LONDON (Reuters) - Shares in African diamond miner Petra Diamonds (PDL.L) hit an all-time low on Monday after it missed forecasts with a 22% fall in annual profit, as a Sino-U.S. trade row and protests in Hong Kong dented demand in big Asian markets.
The miner has been fixing its balance sheet after spending much of this decade investing in its flagship Cullinan mine in South Africa.
Petra’s share price fell to an all-time low of 7.25 pence, recovering slightly to trade down 8% by 0830 GMT at 7.45 pence. The stock is down about 80% this year.
The miner said on Monday it had generated positive cash flow for the first time since embarking on its major expansion plan in 2011 and had a programme to improve efficiency and cut debt.
Operational cash flow in 2019 was positive at $70.5 million compared with outflows last year.
But adjusted core profit fell to $153 million in the year ended June 30 from $195.4 million a year earlier, compared with analysts' average expectations of $172 million, according to company-compiled consensus here of seven estimates.
Alongside the impact of the Sino-U.S. trade dispute and protests in Hong Kong, some analysts blame manmade stones for price weakness and soft demand.

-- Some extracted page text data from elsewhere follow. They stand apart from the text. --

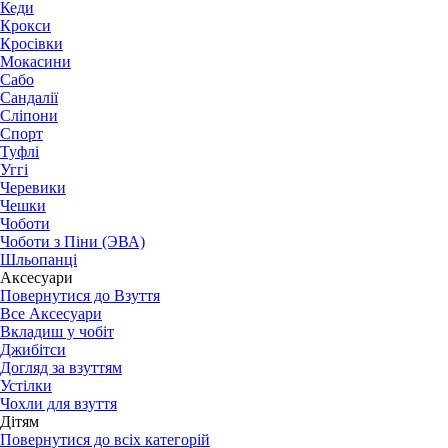
Кеди
Крокси
Кросівки
Мокасини
Сабо
Сандалії
Сліпони
Спорт
Туфлі
Уггі
Черевики
Чешки
Чоботи
Чоботи з Піни (ЭВА)
Шльопанці
Аксесуари
Повернутися до Взуття
Все Аксесуари
Вкладиш у чобіт
Джибітси
Догляд за взуттям
Устілки
Чохли для взуття
Дітям
Повернутися до всіх категорій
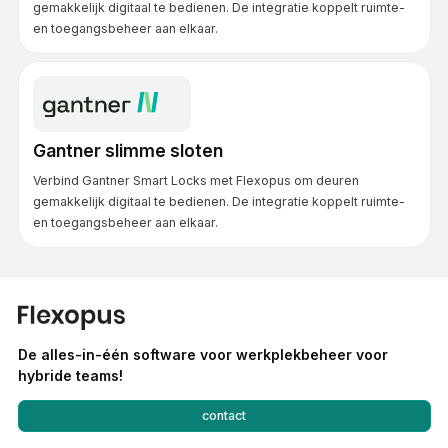
gemakkelijk digitaal te bedienen. De integratie koppelt ruimte-
en toegangsbeheer aan elkaar.
Gantner slimme sloten
Verbind Gantner Smart Locks met Flexopus om deuren
gemakkelijk digitaal te bedienen. De integratie koppelt ruimte-
en toegangsbeheer aan elkaar.
De alles-in-één software voor werkplekbeheer voor
hybride teams!
contact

Natural diamond producers say their product is distinct.
CEO Richard Duffy, who took over in April, said in an interview he expected the market to remain under pressure. In the longer term, actions by major producers, led by Anglo American unit (AAL.L) De Beers, to restrict supply should help.
Duffy has been overseeing a three-year plan to cut debt. Petra said net debt was $541 million at the end of June.
Launched in July, Project 2022 aims to reduce debt by delivering $150 million to $200 million in cumulative free cash flow through efficiencies and improvement across the business.
Petra said on Monday non-executive Chairman Adonis Pouroulis would leave the board by the end of the third quarter 2020, once a successor had been appointed. Duffy said it was a natural moment in the company’s plans for Pouroulis to step down.
Kieron Hodgson, an analyst at Panmure Gordon who rates the company “hold”, said “The ability to deliver on the stated goals of ‘Project 2022’ will be crucial.”